Universal understanding of self-healing and transformation of complex structured beams based on eigenmode superposition.

The self-healing property of laser beams with special spatial structures is of great interest. We take the Hermite-Gaussian (HG) eigenmode as an example, theoretically and experimentally investigating the self-healing and transformation characteristics of complex structured beams composed of incoherent or coherent superposition of multiple eigenmodes. It is found that a partially blocked single HG mode can recover the original structure or transfer to a lower order distribution in the far field. When the obstacle retains one pair of edged bright spots of the HG mode in each direction of two symmetry axes, the beam structure information (number of knot lines) along each axis can be restored. Otherwise, it will transfer to the corresponding low-order mode or multi-interference fringes in the far field, according to the interval of the two most-edged remaining spots. It is proved that the above effect is induced by the diffraction and interference results of the partially retained light field.

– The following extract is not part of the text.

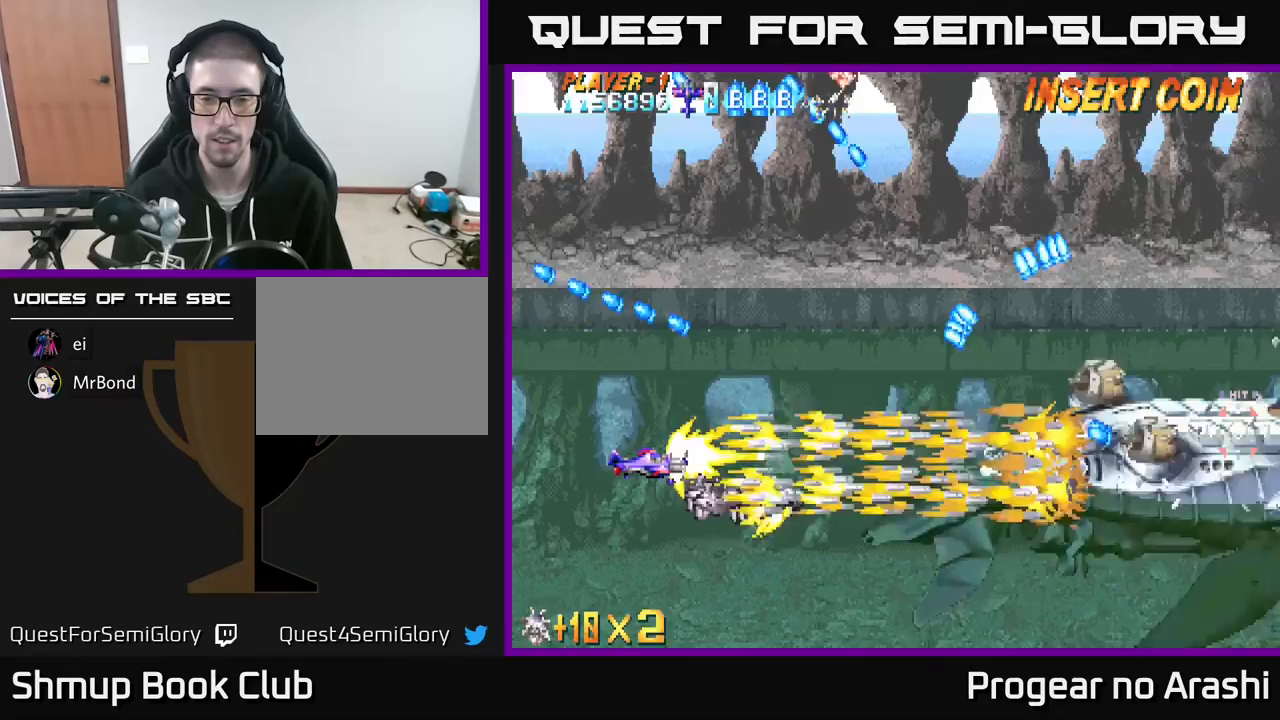
{"buttons": ["X"], "left_stick": "center", "events": []}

This principle is also applicable to other scale-invariant structured beams such as Laguerre-Gauss (LG) beams. The self-healing and transformation characteristics of multi-eigenmode composed beams with specially customized structures can be intuitively investigated based on eigenmode superposition theory. It is found that the HG mode incoherently composed structured beams have a stronger ability to recover themselves in the far field after occlusion. These investigations can expand the applications of optical lattice structures of laser communication, atom optical capture, and optical imaging.